Giving Till It Hurts
32nd Sunday in Ordinary Time (B)

Antonio P. Pueyo
Reproduced with Permission

There was this pledging session for a church project. The fund raiser was trying to drum up support and was motivating those present to give. He has primed some people to publicly pledge sizable amounts, in the hope that others may follow. The pledges came slowly. People were not being motivated. Finally somebody from the silent majority stood up to offer a suggestion. Why not have a secret pledging? Each one takes a piece of paper and writes on it the amount he wants to donate. This way people will not feel they are in a bidding contest. This will also give the poorer people an opportunity to share without being embarrased. The suggestion was approved. The pledges were added up and it went beyond the expectations of the organizers.

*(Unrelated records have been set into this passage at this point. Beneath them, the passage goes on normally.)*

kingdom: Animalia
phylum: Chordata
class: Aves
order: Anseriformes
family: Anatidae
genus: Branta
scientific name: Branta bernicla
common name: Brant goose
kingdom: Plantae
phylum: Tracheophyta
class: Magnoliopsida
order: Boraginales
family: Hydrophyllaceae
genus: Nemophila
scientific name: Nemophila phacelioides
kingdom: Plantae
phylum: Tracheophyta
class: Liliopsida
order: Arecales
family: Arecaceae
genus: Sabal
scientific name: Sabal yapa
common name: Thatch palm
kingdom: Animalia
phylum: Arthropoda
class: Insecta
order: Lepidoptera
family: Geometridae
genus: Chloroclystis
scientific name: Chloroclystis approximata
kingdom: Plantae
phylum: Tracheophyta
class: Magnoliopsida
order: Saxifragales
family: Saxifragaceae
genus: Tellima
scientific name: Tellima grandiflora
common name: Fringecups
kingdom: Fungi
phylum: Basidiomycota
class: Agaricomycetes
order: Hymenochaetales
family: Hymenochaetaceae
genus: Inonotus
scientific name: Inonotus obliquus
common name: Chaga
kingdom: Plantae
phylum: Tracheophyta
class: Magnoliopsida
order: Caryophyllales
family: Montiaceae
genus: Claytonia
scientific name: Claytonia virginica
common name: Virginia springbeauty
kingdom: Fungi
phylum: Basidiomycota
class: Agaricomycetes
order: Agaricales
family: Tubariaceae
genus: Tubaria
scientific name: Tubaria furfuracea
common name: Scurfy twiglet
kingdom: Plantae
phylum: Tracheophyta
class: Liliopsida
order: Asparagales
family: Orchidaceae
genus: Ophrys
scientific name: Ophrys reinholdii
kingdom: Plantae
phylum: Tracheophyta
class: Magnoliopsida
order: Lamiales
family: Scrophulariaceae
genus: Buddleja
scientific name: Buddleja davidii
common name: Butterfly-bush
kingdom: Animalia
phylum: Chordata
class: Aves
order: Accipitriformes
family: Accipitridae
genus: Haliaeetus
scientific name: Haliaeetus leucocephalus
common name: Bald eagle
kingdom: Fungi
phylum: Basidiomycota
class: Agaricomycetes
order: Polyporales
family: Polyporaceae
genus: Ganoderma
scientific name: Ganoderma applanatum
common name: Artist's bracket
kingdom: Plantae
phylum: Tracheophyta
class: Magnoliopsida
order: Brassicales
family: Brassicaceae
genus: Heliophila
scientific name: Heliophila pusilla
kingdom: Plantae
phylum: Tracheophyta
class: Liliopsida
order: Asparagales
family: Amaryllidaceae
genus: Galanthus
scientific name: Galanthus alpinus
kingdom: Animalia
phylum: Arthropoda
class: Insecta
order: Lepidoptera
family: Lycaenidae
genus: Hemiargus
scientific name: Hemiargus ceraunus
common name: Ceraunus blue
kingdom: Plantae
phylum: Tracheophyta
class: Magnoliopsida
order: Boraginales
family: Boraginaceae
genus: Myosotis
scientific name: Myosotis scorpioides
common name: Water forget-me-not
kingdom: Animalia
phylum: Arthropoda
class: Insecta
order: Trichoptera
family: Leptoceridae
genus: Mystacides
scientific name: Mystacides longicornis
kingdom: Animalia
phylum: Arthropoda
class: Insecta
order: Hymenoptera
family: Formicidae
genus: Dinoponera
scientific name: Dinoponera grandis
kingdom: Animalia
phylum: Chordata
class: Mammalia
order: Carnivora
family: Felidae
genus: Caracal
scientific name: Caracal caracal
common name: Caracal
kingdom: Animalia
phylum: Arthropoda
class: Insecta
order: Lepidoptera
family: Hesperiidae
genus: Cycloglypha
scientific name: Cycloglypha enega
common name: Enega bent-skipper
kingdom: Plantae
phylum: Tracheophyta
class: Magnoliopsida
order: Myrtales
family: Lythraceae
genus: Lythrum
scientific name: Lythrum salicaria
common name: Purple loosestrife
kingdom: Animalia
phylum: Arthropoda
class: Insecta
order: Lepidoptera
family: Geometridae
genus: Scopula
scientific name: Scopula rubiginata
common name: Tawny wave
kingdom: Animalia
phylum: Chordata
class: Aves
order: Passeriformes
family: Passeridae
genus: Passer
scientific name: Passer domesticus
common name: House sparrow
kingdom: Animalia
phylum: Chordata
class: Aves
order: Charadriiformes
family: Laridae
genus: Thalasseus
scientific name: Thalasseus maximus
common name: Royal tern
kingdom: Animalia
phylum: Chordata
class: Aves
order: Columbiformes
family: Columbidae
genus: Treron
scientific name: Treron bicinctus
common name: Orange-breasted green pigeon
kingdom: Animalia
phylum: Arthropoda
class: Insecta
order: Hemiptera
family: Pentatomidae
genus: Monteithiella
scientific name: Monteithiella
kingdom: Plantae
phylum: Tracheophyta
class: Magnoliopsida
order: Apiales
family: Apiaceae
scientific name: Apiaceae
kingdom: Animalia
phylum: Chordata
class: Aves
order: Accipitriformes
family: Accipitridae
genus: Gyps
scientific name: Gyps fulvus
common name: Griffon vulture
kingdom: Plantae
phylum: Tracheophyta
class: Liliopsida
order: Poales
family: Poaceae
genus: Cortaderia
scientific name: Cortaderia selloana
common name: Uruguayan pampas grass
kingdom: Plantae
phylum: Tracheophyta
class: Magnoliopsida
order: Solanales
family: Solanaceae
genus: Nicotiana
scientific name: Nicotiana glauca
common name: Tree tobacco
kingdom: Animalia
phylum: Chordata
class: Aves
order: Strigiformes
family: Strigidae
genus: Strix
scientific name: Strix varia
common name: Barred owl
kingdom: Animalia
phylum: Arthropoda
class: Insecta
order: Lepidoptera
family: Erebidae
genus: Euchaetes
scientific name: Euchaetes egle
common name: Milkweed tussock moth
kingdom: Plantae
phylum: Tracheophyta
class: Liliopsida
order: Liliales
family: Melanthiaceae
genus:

Action starter: Are you a stagnant pool or a bubbling brook? Share.

Many people are willing to give even from the scarce resources that they have. They do not even want others to know about it. The readings this Sunday tell of the generosity of the widow of Zarephath who fed the prophet Elijah and that of the widow who gave her precious coins into the temple treasury. The words of Jesus summarize this, “Amen, I say to you, this poor widow put in more than all the other contributors to the treasury. For they have all contributed from their surplus wealth, but she, from her poverty, has contributed all she had, her whole livelihood.” (Mk.12:44)

If we examine the dynamics of giving we may be able to identify the essential characteristic of the act. If one takes away from the act of giving such extraneous motives as reward for one’s generosity, recognition by the public, or even the satisfaction of hearing the expressed gratefulness of the receiver what is left? Giving for the sake of sharing. Giving as an expression of one’s solidarity with others. Giving for the sake of the other.

One gives because he wants to share what he has, whether it is from his surplus or his last penny. Of course, as the Lord Jesus emphasized, the best expression of giving is when it is done to the point that one even shares from his needs. The joy of giving comes as an indirect result, a by-product of the act.

Some people are more generous than others. There are people who could hardly part with whatever they consider their wealth. One famous miser and millionaire preferred to use newspapers for her underclothes and eat only the cheapest food. Other people give for the satisfaction of being appreciated and recognized. Remember the times we had our pictures taken when we donate something?

Nature shows us the way. A well that is unused becomes stagnant. A well from which water is often drawn remains fresh.